I didn't remember much about the X-jets (X-15 to 20) that were running in parallel to the Mercury missions, and did some rather breathtaking things (like going 70 miles up in the air, 20 miles into "space").  My big takeaway is that planes don't work well with little or no atmosphere, and pilots can find themselves in spins that the planes cannot break out of (e.g. flat spins or end-over-end).  If they can manage to get the spin onto an axis that allows the flight controls to operate, they can then recover.  Chuck Yeager's abandon ship flight is well-told of the events.

As with Gene Krantz's book "Failure is Not an Option" about the Apollo missions which followed (Mercury - one astronaut flights - "the Right Stuff", Gemini - 2 person, Apollo - 3 person - "Failure is Not an Option), I'm amazed at the number of problems and "near misses" that occurred - Scott Carpenter running out of fuel, John Glenn dealing with a concern that the heat shield might not be securely attached to the returning capsule.

The "stuff" of the Right Stuff is interesting as well - test pilots (any advanced pilot) must convince themselves that they are the best there is, in order to handle emergencies and deal with the relatively high odds of crashes and death.  The odd side of it is that when there is a crash, even if no objective observer can find fault with the pilot (e.g. wing fell off), still, the "Right Stuff" demands that there be a difference between the "failed" pilot and the "still living" pilot - something like "How could he have flown without checking that the wing supports were intact?".  This philosophy may help to handle the stresses of test pilot life, but it is certainly somewhat fictional - complex aircraft are a team effort (ground crew, engineers, pilots) and it would be impossible to check every aspect on each flight.  It seems somewhat sad to me that each pilot who died was somehow denigrated post-partum, as part of the illusion-maintenance of "the Right Stuff".

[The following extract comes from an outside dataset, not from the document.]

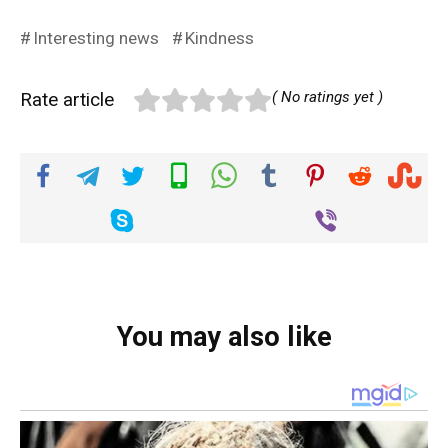
Interesting news
Kindness
Rate article
( No ratings yet )
You may also like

The Mercury project was a departure from "normal" test pilot "Right Stuff" as the early flights (and really, most spaceflights) were virtually all automatic and computer controlled.  It was only the insistence of the newly heroic astronauts that enabled them to have some control over certain aspects of the flight - which did come in handy on some flights.  It took a while for the "monkeys did the job first" to give way to the massive public adoration of the astronauts in order to have the "astronaut" path be considered an apex for flyers.

Monday, January 16, 2012

Finished (E-Reader) - "11/22/63" - Stephen King

I really liked this book.  It must have been over 20 years since I read any Stephen King, but the idea of this book intrigued me.  The book is based upon an accidental discovery that can transport someone back in time to a specific date in 1958 - they come back 2 minutes later in "our" world regardless of how long they spend in the 1950's onward.

As the title strongly suggests, the key date in mind occurs in 1963 - the Kennedy assassination.

The story is of a character who returns in time with the goal to stop the Kennedy killing.

The book was a gripper (which I can safely say I found other King books to be as well), and I found myself interested in a story that has Lee Harvey and Marina Oswald as characters.  Having a point-in-time view of the late '50's and early '60's was nice as well - the good and the not-remembered.

I did find the ending of the book a little weak, but I suspect that time-travel stories are always difficult to wrap up.